• _EXERCISE DESCRIPTION_
Copy the text below about MONN word for word, from its title through the end of its abstract.

::: TEXT BLOCK

MONN: A Multi-objective Neural Network for Predicting Compound-Protein Interactions and Affinities

Abstract

Computational approaches for understanding compound-protein interactions (CPIs) can greatly facilitate drug development. Recently, a number of deep-learning-based methods have been proposed to predict binding affinities and attempt to capture local interaction sites in compounds and proteins through neural attentions (i.e., neural network architectures that enable the interpretation of feature importance). Here, we compiled a benchmark dataset containing the inter-molecular non-covalent interactions for more than 10,000 compound-protein pairs and systematically evaluated the interpretability of neural attentions in existing models. We also developed a multi-objective neural network, called MONN, to predict both non-covalent interactions and binding affinities between compounds and proteins. Comprehensive evaluation demonstrated that MONN can successfully predict the non-covalent interactions between compounds and proteins that cannot be effectively captured by neural attentions in previous prediction methods. Moreover, MONN outperforms other state-of-the-art methods in predicting binding affinities. Source code for MONN is freely available for download at https://github.com/lishuya17/MONN. Identifying compound-protein interactions is one of the essential challenges in drug discovery. We developed MONN, a multi-objective neural network, which not only accurately predicts the binding affinities but also successfully captures the non-covalent interactions between compounds and proteins. MONN can prove to be a useful tool in exploring compound-protein interactions.

::::::
::: ENTRIES SHOWN

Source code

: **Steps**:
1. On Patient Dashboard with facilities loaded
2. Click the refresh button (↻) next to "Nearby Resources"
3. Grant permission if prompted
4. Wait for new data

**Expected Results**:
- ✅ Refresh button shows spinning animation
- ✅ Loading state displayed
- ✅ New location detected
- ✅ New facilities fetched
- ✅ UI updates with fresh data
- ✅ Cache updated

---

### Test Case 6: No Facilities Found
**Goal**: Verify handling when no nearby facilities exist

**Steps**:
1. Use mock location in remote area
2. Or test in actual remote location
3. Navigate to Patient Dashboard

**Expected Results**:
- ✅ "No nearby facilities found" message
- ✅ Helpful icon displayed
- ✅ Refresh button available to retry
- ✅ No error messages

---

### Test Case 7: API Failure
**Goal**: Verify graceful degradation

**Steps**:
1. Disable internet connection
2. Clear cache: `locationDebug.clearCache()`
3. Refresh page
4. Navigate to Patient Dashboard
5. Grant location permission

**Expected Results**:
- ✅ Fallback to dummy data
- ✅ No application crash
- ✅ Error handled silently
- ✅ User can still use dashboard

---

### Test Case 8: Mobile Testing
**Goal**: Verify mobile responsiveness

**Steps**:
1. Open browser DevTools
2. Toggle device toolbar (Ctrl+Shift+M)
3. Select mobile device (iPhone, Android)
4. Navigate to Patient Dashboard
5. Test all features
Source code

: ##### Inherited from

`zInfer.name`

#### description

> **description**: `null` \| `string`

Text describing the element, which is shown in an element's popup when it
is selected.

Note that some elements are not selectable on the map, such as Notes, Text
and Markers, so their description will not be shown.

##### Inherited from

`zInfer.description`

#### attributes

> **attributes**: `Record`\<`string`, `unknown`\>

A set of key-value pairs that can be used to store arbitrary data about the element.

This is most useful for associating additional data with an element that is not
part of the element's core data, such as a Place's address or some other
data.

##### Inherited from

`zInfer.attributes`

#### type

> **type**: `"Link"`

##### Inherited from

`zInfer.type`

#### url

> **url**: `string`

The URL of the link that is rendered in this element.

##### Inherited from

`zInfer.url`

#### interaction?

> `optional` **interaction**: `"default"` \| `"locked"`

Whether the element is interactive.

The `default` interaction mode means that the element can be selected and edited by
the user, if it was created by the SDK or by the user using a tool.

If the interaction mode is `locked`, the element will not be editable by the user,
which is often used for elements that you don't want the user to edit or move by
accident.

::::::

• _ANSWER SPACE_
MONN: A Multi-objective Neural Network for Predicting Compound-Protein Interactions and Affinities

Abstract

Computational approaches for understanding compound-protein interactions (CPIs) can greatly facilitate drug development. Recently, a number of deep-learning-based methods have been proposed to predict binding affinities and attempt to capture local interaction sites in compounds and proteins through neural attentions (i.e., neural network architectures that enable the interpretation of feature importance). Here, we compiled a benchmark dataset containing the inter-molecular non-covalent interactions for more than 10,000 compound-protein pairs and systematically evaluated the interpretability of neural attentions in existing models. We also developed a multi-objective neural network, called MONN, to predict both non-covalent interactions and binding affinities between compounds and proteins. Comprehensive evaluation demonstrated that MONN can successfully predict the non-covalent interactions between compounds and proteins that cannot be effectively captured by neural attentions in previous prediction methods. Moreover, MONN outperforms other state-of-the-art methods in predicting binding affinities. Source code for MONN is freely available for download at https://github.com/lishuya17/MONN. Identifying compound-protein interactions is one of the essential challenges in drug discovery. We developed MONN, a multi-objective neural network, which not only accurately predicts the binding affinities but also successfully captures the non-covalent interactions between compounds and proteins. MONN can prove to be a useful tool in exploring compound-protein interactions.